版权声明:本文为博主原创文章,未经博主允许不得转载。 https://blog.csdn.net/MakeContral/article/details/84982117

前言

RocketMQ在早期版本使用的是Zookeeper,考虑到Zookeeper不够轻量,后面用namesrv来代替。熟悉Zookeeper的知道它使用心跳检测来判断服务是否正常,那么namesrv肯定也少不了这块功能,那么它是怎么判断一个Broker节点是否Live呢?如果一个Broker断开了namesrv是如何处理的呢?

在前面篇章提到NamesrvController的构造函数中有一个BrokerHousekeepingService,这个就是来处理Broker连接发生变化的服务。

BrokerHousekeepingService

BrokerHousekeepingService是NamesrvController构造函数的时候生成的:

public NamesrvController(NamesrvConfig namesrvConfig, NettyServerConfig nettyServerConfig) {
    // Name Server配置
    this.namesrvConfig = namesrvConfig;
    // Netty配置 
    this.nettyServerConfig = nettyServerConfig;
    // KV配置管理
    this.kvConfigManager = new KVConfigManager(this);
    // 路由信息管理 
    this.routeInfoManager = new RouteInfoManager();
    // Broker连接事件处理服务 
    this.brokerHousekeepingService = new BrokerHousekeepingService(this);
    this.configuration = new Configuration(
        log,
        this.namesrvConfig, this.nettyServerConfig
    );
    this.configuration.setStorePathFromConfig(this.namesrvConfig, "configStorePath");
}

看一下BrokerHousekeepingService这个类的情况:

public class BrokerHousekeepingService implements ChannelEventListener {
    private static final InternalLogger log = InternalLoggerFactory.getLogger(LoggerName.NAMESRV_LOGGER_NAME);
    private final NamesrvController namesrvController;

    public BrokerHousekeepingService(NamesrvController namesrvController) {
        this.namesrvController = namesrvController;
    }

    @Override
    public void onChannelConnect(String remoteAddr, Channel channel) {
    }

    //监测close事件
    @Override
    public void onChannelClose(String remoteAddr, Channel channel) {
        this.namesrvController.getRouteInfoManager().onChannelDestroy(remoteAddr, channel);
    }

    //监测异常事件
    @Override
    public void onChannelException(String remoteAddr, Channel channel) {
        this.namesrvController.getRouteInfoManager().onChannelDestroy(remoteAddr, channel);
    }

    //监测闲置事件
    @Override
    public void onChannelIdle(String remoteAddr, Channel channel) {
        this.namesrvController.getRouteInfoManager().onChannelDestroy(remoteAddr, channel);
    }
}

可以看到这个类实现了ChannelEventListener接口,除了onChannelConnect外,其余各个方法均委托给namesrvController的routeInfoManager的onChannelDestroy方法。

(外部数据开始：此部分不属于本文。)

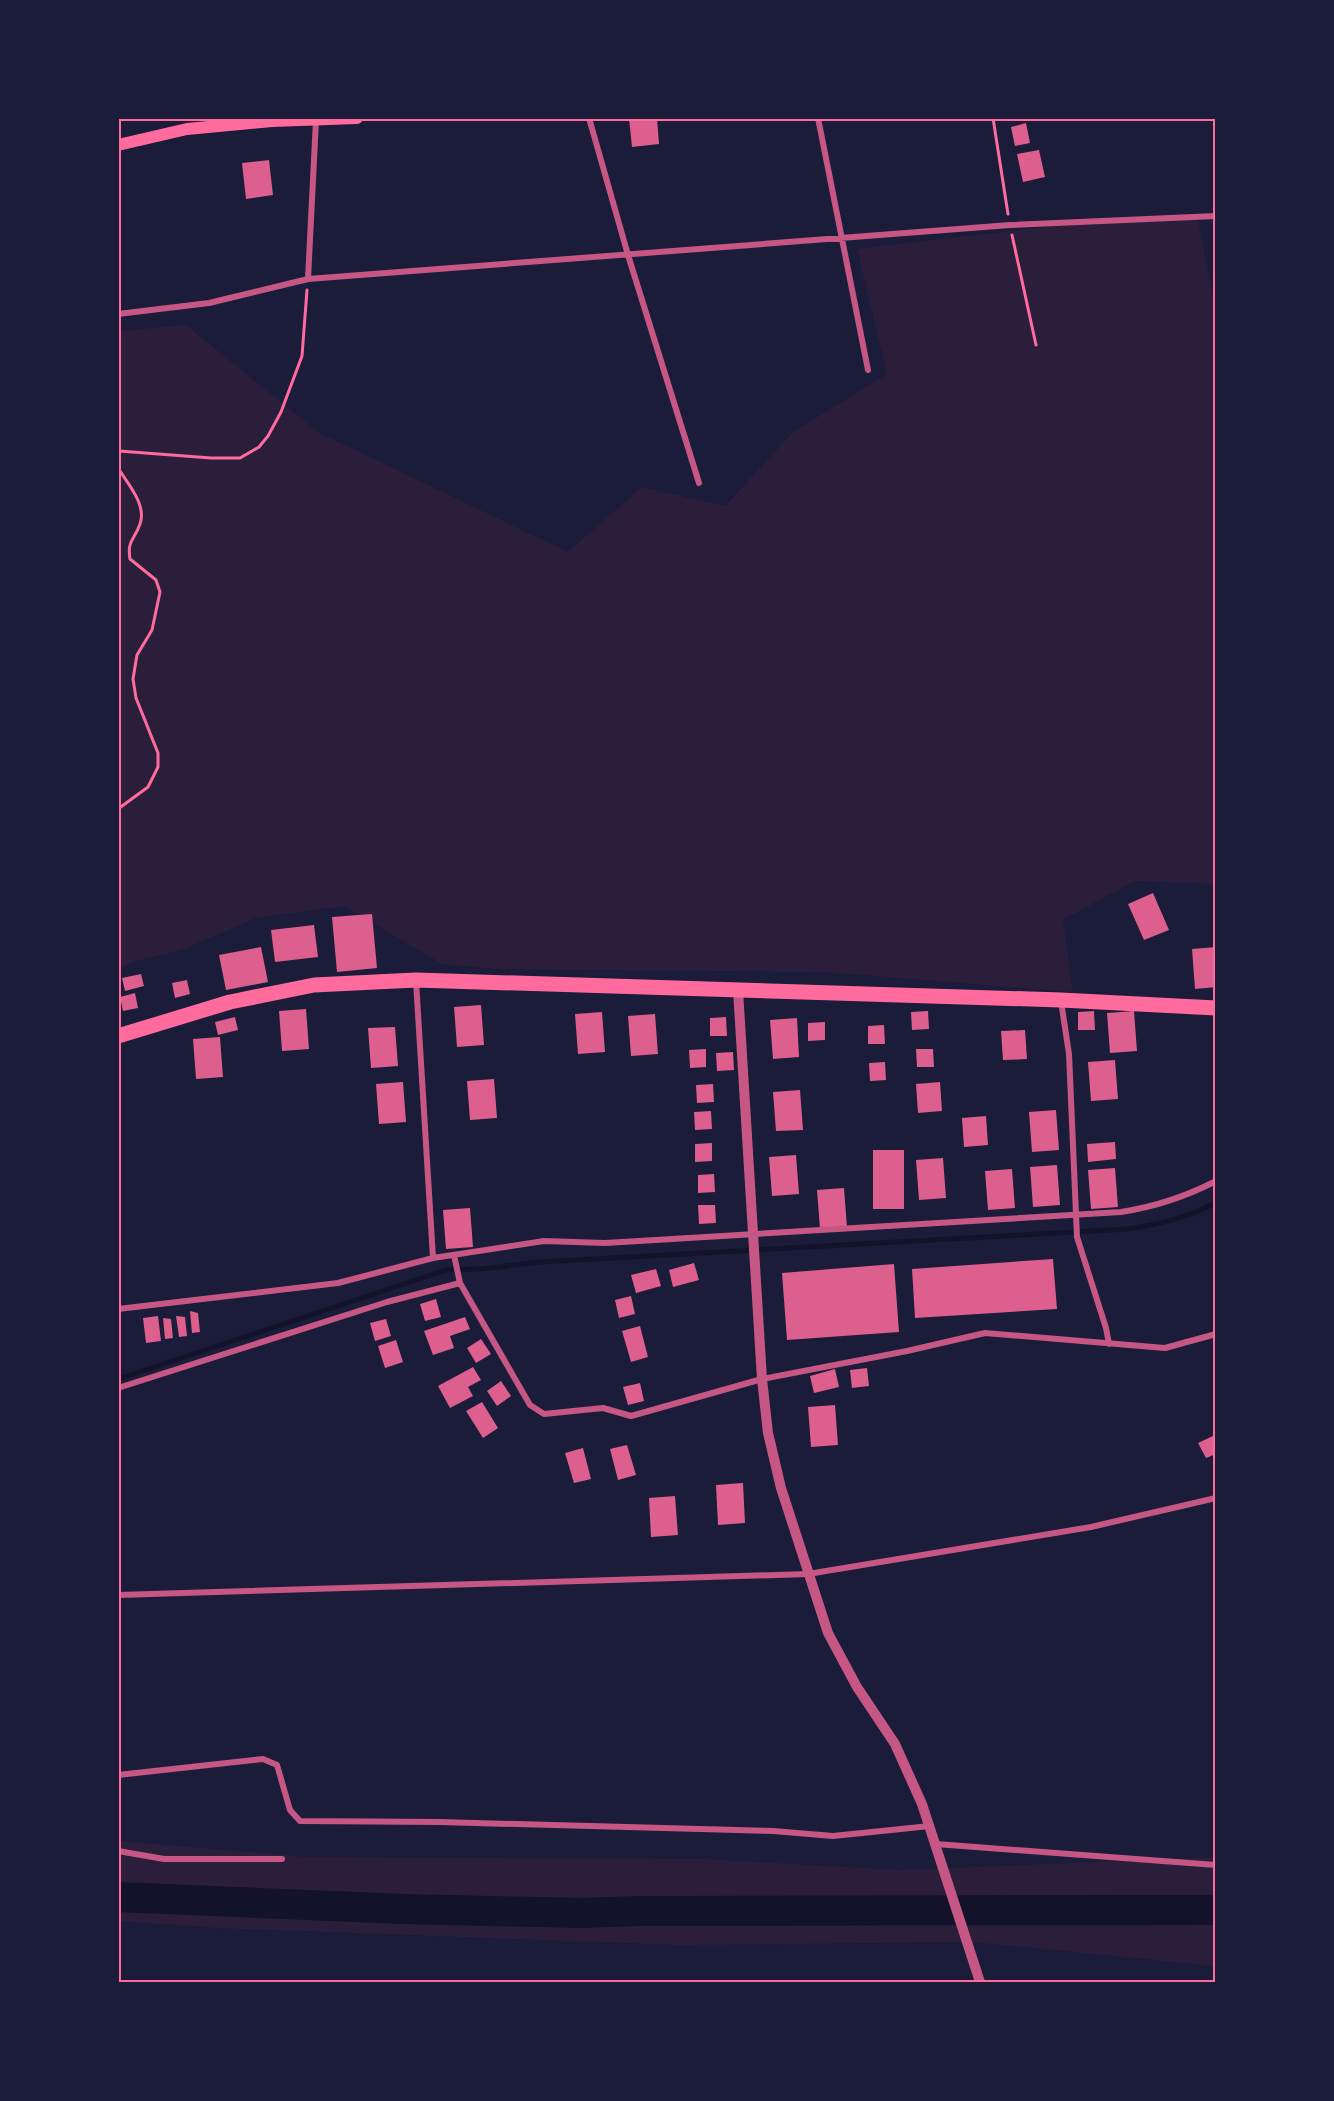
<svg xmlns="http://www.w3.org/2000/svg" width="1334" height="2101" font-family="Manrope,sans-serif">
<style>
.green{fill:#2a1e3b}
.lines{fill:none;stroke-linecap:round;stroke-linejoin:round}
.stream{stroke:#12122b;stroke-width:5}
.river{stroke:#12122b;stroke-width:30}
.building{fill:#dd5f8e}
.path{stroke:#ff6b9d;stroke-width:3}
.minor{stroke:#c65784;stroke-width:6}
.tertiary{stroke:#c65784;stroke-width:10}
.secondary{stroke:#ff6b9d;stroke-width:12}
.primary{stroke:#ff6b9d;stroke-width:15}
.neatline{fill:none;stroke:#ff6b9d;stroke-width:2}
</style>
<rect width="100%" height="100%" fill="#1b1b3a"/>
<path class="green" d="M1198,220L1216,310L1215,884L1135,881L1063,920L1073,992L825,972L494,969L442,964L344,906L256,918L182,950L133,962L119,969V331L186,325L318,432L568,552L642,487L725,506L793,432L887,374L857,249L1095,221Z
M119,1841L306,1857L705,1859L901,1870L1215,1857V1966L972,1942L679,1945L218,1928L119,1921Z"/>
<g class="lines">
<path class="stream" d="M118,1379L446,1270L481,1269L541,1262L1128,1229C1159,1224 1189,1218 1216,1202"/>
<path class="river" d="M118,1897L403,1909L581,1913L638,1911L1216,1910"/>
</g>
<path class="building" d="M629,118H657L659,144L632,147Z
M1026,123L1030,143L1015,146L1011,127Z
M1039,150L1045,177L1023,182L1017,154Z
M269,160L273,195L246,199L242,163Z
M1153,893L1169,930L1144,940L1128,904Z
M372,914L377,968L337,972L332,917Z
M314,925L318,957L275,962L271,930Z
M261,947L268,982L226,990L219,955Z
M1216,947V987L1195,989L1192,949Z
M141,974L144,986L125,991L122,978Z
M187,980L190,994L175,998L172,983Z
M135,993L138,1008L123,1011L120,997Z
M481,1005L484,1045L457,1047L454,1007Z
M306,1009L309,1049L282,1051L279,1011Z
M928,1011L929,1029L912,1030L911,1012Z
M1094,1011L1095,1030H1078V1012Z
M1134,1011L1137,1051L1110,1053L1107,1013Z
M602,1012L605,1052L578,1054L575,1014Z
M655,1014L658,1054L631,1056L628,1016Z
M235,1017L238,1030L218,1035L215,1022Z
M726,1017L727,1036H710V1018Z
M797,1018L799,1057L773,1059L770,1020Z
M825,1022V1040L808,1041V1023Z
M884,1025L885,1044H868V1026Z
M395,1027L398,1066L371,1068L368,1028Z
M1025,1030L1027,1059L1003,1060L1001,1031Z
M220,1037L223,1077L196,1079L193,1039Z
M706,1049V1067L690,1068L689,1050Z
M916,1049H933L934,1067H917Z
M733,1052L734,1070L717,1071L716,1053Z
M1115,1060L1118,1099L1091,1101L1088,1062Z
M885,1062L886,1080L870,1081L869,1063Z
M494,1079L497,1118L470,1120L467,1081Z
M403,1082L406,1122L379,1124L376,1084Z
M940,1082L942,1111L918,1113L916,1084Z
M713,1084L714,1102L697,1103L696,1085Z
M800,1090L803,1130L776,1131L773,1092Z
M1056,1110L1059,1150L1032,1152L1029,1112Z
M711,1111L712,1129L695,1130L694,1112Z
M986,1116L988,1145L964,1147L962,1118Z
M1115,1142L1116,1159L1088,1162L1087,1144Z
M712,1143V1161L695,1162V1144Z
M873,1150H904V1209H873Z
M796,1155L799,1194L772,1196L769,1157Z
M943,1158L946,1198L919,1200L916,1160Z
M1057,1165L1060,1205L1033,1207L1030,1167Z
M1115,1168L1118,1207L1091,1209L1088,1170Z
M1012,1169L1015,1208L988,1210L985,1171Z
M714,1174L715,1192L698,1193V1175Z
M844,1188L847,1227L820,1229L817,1190Z
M698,1205H715L716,1223L699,1224Z
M470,1208L473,1247L446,1249L443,1210Z
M1053,1259L1057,1309L915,1318L912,1269Z
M694,1263L699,1280L673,1287L669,1270Z
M894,1264L899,1332L787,1340L782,1273Z
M656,1269L661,1286L636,1293L631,1275Z
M631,1296L635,1314L619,1318L615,1300Z
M436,1299L441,1317L425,1321L420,1304Z
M190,1311L198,1313L200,1332L192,1333Z
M158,1316L161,1341L146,1343L143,1318Z
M176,1316L185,1317L187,1336L179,1337Z
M465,1317L470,1329L450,1336L454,1348L433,1355L424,1331Z
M163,1318L171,1319L173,1338L165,1339Z
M386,1319L391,1336L375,1341L370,1323Z
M640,1326L648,1357L631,1362L622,1331Z
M481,1339L491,1354L476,1363L467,1348Z
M396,1340L403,1362L385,1368L378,1346Z
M473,1367L481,1380L468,1387L473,1396L450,1408L438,1386Z
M867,1368L869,1386L852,1388L850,1370Z
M835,1369L839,1387L814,1393L810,1376Z
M501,1381L511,1396L497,1406L487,1391Z
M640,1383L644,1401L628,1405L623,1387Z
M482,1402L498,1428L483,1438L466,1411Z
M835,1405L838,1445L811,1447L808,1407Z
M1215,1435L1216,1454L1206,1458L1198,1443Z
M627,1445L636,1475L618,1480L610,1449Z
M583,1448L591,1479L574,1483L565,1453Z
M743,1483L745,1523L718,1525L716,1485Z
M675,1496L678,1535L651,1537L649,1498Z"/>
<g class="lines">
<path class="path" d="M993,118L1008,214
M1012,235L1036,345
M118,456L119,451L211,458H240L259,447L268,436L281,412L302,356L307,290
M118,468C128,484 147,505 140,524C134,541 127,540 130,559L156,580L160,592L152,630L137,655L133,679L136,698L158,753V767L148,787L118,809"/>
<path class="minor" d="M589,118L628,255L699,483
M818,118L868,370
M308,279L316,120
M118,314L209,303L308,279L1010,225L1216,216
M416,981L433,1258
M1061,1001L1069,1054L1077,1237L1106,1328L1109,1344
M454,1255L460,1283L530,1405L544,1414L603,1408L631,1416L762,1379L907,1351L985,1333L1165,1348L1216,1334
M118,1309L338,1283L433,1258L544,1241L605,1243L1121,1212C1153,1207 1187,1196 1216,1181
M118,1388L387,1302L460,1283
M118,1595L808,1574L1091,1527L1216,1498
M118,1775L263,1759L277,1765L290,1810L300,1821L440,1822L773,1831L833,1836L930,1826
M936,1844L1216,1865
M118,1851L164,1859H282"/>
<path class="tertiary" d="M738,990L762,1379L768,1433L781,1488L828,1633L857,1687L895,1744L922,1804L980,1982"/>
<path class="secondary" d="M118,145L187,129L272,121L357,118"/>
<path class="primary" d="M118,1036L230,1002L314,985L416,980L1061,1000L1216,1008"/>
</g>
<rect width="1334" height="2101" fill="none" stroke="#1b1b3a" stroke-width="240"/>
<rect x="120" y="120" width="1094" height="1861" class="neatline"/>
</svg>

**这里需要netty的一些基础,简单来说每一个broker与namesrv通过一个“通道”channel进行“沟通”。namesrv通过监测这些通道是否发生某些事件,去做出相应的变动。**可以点进routeInfoManager的onChannelDestroy方法看看,对于宕机的broker是如何处理的。

onChannelDestroy

onChannelDestroy大概有130行的代码,我打算将它拆开来分析,那么我拆的依据是什么呢?

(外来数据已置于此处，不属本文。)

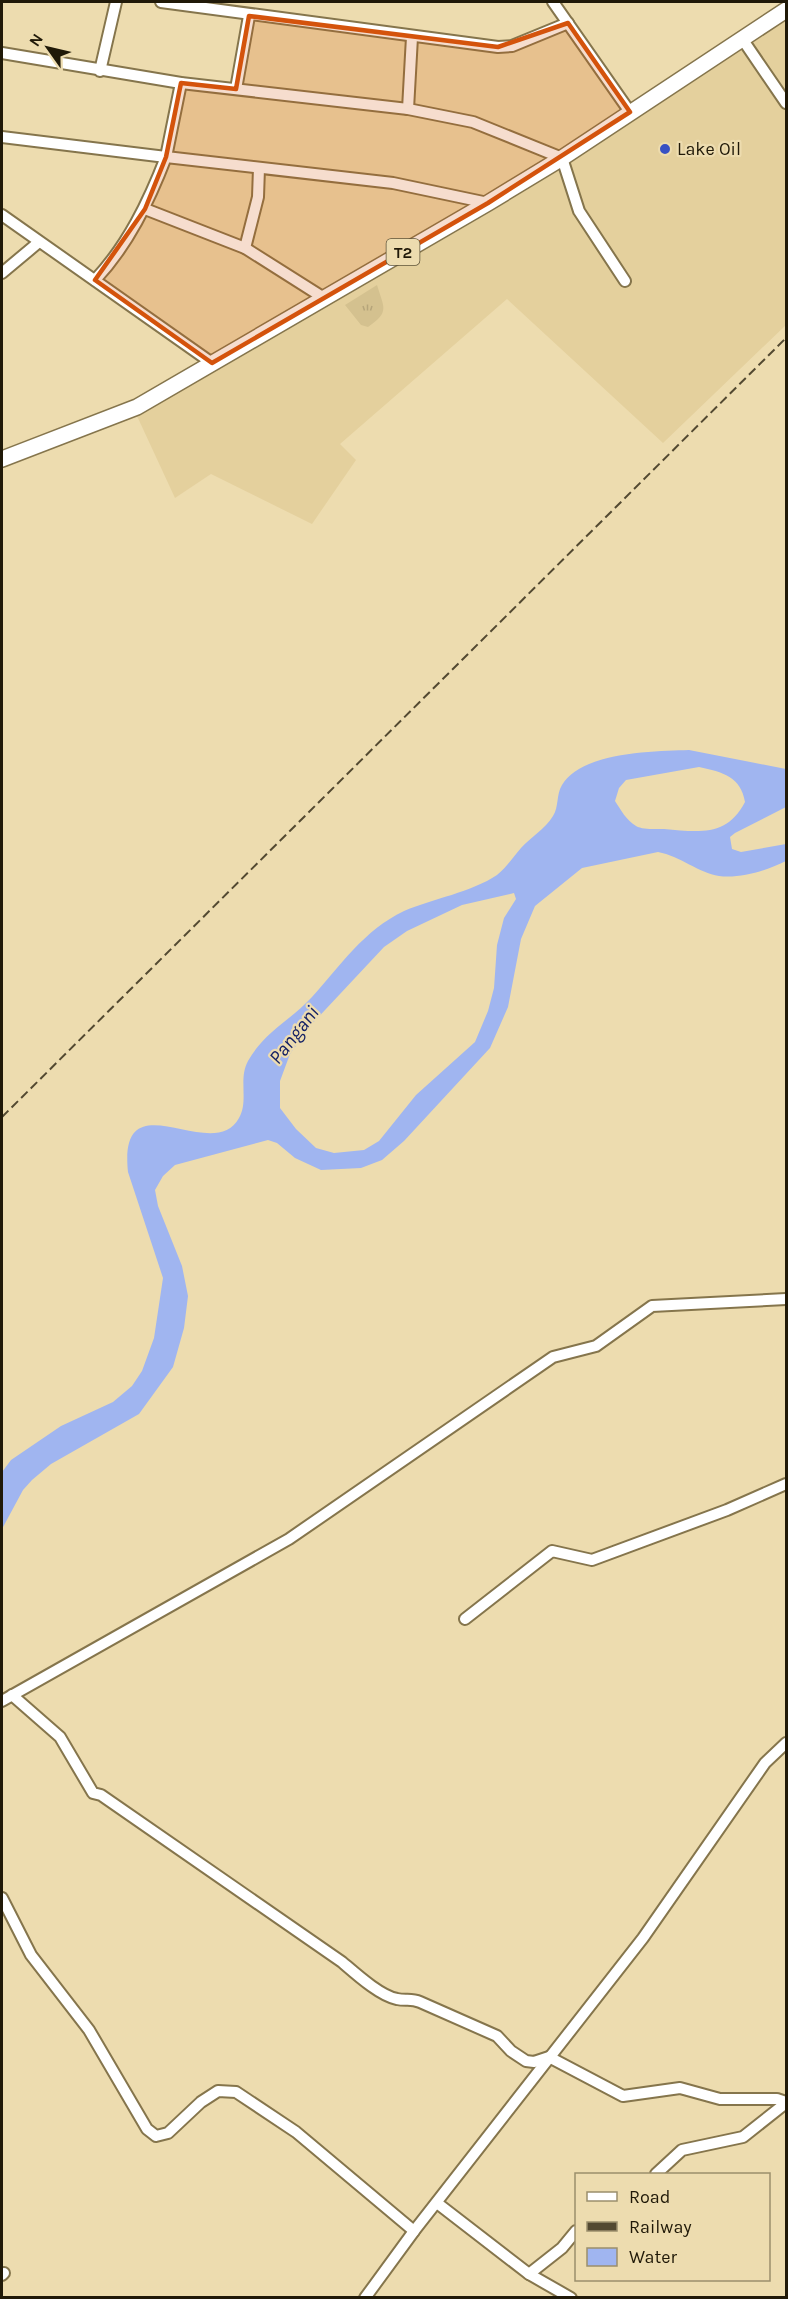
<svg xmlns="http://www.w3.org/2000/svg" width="788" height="2299" viewBox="0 0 788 2299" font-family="Karla,sans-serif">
  <defs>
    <pattern id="grass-tufts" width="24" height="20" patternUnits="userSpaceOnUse" patternTransform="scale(1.5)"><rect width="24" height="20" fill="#d4c18f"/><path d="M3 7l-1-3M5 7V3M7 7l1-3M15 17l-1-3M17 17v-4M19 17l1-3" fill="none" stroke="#b6a57a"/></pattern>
  </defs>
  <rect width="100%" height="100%" fill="#eddcaf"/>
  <polygon fill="#e4d09d" points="786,20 786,325 663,443 507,299 340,444 356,460 312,524 211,474 175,498 137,416 492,211 567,165"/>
  <path fill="url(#grass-tufts)" d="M377 285C384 308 390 312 368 327L361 325 345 305Z"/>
  <path fill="#a0b5f0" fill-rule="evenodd" d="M689 750 786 769V807L735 833 730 837 732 849 741 852 786 844V861C768 870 740 879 719 876 699 873 680 856 658 852L582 868 535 906 521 939 508 1007 490 1048 404 1141 382 1160 361 1168 321 1170 295 1158 277 1143 268 1140 175 1165 163 1176 155 1190 158 1206 182 1266 188 1296 184 1328 173 1367 139 1414 51 1464 32 1480 23 1490 2 1529V1472L11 1460 61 1426 113 1402 132 1386 142 1371 154 1338 163 1278 128 1172C118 1076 213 1166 239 1118 249 1101 238 1079 248 1061 265 1031 290 1021 312 997 340 966 364 930 404 911 432 899 472 892 497 875 507 867 513 857 521 848 531 837 545 829 553 816 559 807 556 795 562 785 581 752 655 751 689 750ZM699 767C723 772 741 777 745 802 727 837 699 832 664 829 656 829 643 830 636 826 626 820 621 810 615 801L619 788 626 780ZM514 893 516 899 504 918 497 945 494 988 488 1011 475 1042 416 1095 379 1141 364 1150 334 1153 316 1148 296 1129 280 1108V1081L290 1054 311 1025 384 947 407 931 462 905Z"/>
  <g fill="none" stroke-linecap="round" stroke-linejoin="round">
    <defs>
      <g id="minor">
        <polyline points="161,2 498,47 512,46 568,23"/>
        <polyline points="553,2 630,112"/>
        <polyline points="743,40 786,103"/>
        <polyline points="2,53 181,83 408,109 473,122 562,158 579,211 625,281"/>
        <polyline points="100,71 116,2"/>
        <polyline points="236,89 249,16"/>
        <polyline points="408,109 412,37"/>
        <polyline points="2,137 166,157 181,83"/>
        <polyline points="145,209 245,248 324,298"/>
        <polyline points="2,215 212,363"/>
        <polyline points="245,248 258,197 259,168"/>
        <polyline points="2,273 39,242"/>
        <path d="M95 280C128 245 149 201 166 157L393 183 488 203"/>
        <polyline points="465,1619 552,1551 592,1560 727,1510 786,1484"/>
        <path d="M12 1695 60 1737 93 1793 101 1795 342 1962C355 1973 380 1996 397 1999 406 2001 411 1998 420 2002L497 2036 511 2051 526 2061 534 2062 549 2057 623 2096 680 2088 720 2099H777L786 2102"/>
        <polyline points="2,1701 289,1539 553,1357 596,1346 652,1306 786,1299"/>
        <polyline points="2,1898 31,1955 89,2030 147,2129 156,2136 168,2133 201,2102 218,2091 236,2092 296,2132 414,2231"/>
        <polyline points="656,2174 682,2150 743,2137 786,2103"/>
        <polyline points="437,2203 529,2274 562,2248 576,2231"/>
        <polyline points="529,2274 571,2298"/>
        <polyline points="2,2275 4,2273"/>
        <polyline points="365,2298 414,2231 643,1938 765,1763 786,1743"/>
      </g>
      <polyline id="highway" points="2,459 137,407 488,203 562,158 786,10"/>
    </defs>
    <use href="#minor" stroke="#85754c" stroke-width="14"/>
    <use href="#highway" stroke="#85754c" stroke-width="18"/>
    <use href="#minor" stroke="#fff" stroke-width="10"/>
    <use href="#highway" stroke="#fff" stroke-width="15"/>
    <polyline stroke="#534931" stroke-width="2" stroke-dasharray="9 4.5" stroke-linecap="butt" points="2,1117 786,338"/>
  </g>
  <path fill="#d4530c" fill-opacity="0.2" stroke="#d4530c" stroke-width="4.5" stroke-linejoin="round" d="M249 16 498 47 568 23 630 112 488 203 212 363 95 280 145 209 166 157 181 83 236 89Z"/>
  <circle fill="#3851c3" stroke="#eddcaf" stroke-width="2" cx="665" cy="149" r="6"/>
  <g text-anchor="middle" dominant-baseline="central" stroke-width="4.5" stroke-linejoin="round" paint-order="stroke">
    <rect fill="#eddcaf" stroke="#5e543a" stroke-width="1.5" x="386.5" y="239" width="33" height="26" rx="4.5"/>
    <g font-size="16" font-weight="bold" fill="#201908">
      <text x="403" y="252">T2</text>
    </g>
    <g font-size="18" fill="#201908" stroke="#eddcaf" text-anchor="start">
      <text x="677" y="149">Lake Oil</text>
    </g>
    <g font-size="20" font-style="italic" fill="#152265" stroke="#eddcaf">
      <text transform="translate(294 1035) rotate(-52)">Pangani</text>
    </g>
  </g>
  <rect width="788" height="2299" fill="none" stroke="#201908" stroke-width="6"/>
  <rect x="575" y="2173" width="195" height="108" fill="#eddcaf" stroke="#9b8e6c" stroke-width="1.5"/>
  <rect x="587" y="2192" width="30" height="9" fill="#ffffff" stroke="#9b8e6c" stroke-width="1.5"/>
  <text x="629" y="2203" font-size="18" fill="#201908">Road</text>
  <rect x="587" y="2222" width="30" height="9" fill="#534931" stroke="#9b8e6c" stroke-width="1.5"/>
  <text x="629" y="2233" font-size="18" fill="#201908">Railway</text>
  <rect x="587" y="2248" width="30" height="18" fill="#a0b5f0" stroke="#9b8e6c" stroke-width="1.5"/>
  <text x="629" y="2263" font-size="18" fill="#201908">Water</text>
  <g transform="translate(48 48) rotate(304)" stroke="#eddcaf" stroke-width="4.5" paint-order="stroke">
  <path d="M0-4.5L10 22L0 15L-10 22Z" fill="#201908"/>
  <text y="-9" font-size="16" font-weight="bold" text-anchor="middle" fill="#201908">N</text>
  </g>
</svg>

通过上一篇博客我们知道一个broker注册到namesrv的时候会触发registerBroker方法,registerBroker会往brokerAddrTable、clusterAddrTable、brokerLiveTable、topicQueueTable中添加新的broker信息。那么现在发现了一个宕机的broker,就是将上述的添加的信息一个个去除即可!!

放一张registerBroker注册的图,方便我们知道broker和这些路由的关联。

在这里插入图片描述

移除brokerLiveTable

onChannelDestroy第一个要删除的就是brokerLiveTable中的信息,截取部分onChannelDestroy的代码:

public void onChannelDestroy(String remoteAddr, Channel channel) {
    String brokerAddrFound = null;
    if (channel != null) {
        try {
            try {
                this.lock.readLock().lockInterruptibly();
                //遍历了存活的BrokerTable,如果channel是相同的,获取对应的BrokerAddress
                Iterator<Entry<String, BrokerLiveInfo>> itBrokerLiveTable =
                    this.brokerLiveTable.entrySet().iterator();
                while (itBrokerLiveTable.hasNext()) {
                    Entry<String, BrokerLiveInfo> entry = itBrokerLiveTable.next();
                    //如果LiveTable中的channel和传入的channel相同,则返回对应的brokerAddr
                    if (entry.getValue().getChannel() == channel) {
                        brokerAddrFound = entry.getKey();
                        break;
                    }
                }
            } finally {
                this.lock.readLock().unlock();
            }
        } catch (Exception e) {
            log.error("onChannelDestroy Exception", e);
        }
    }
    
   ///省略...............
}

这部分是比较简单的,就是迭代了brokerLiveTable,判断live表中channel和传入的channel是否为同一个对象,如果是则从把这个channel对应的brokerAddr返回到brokerAddrFound中。如果没有找到那么brokerAddrFound为null。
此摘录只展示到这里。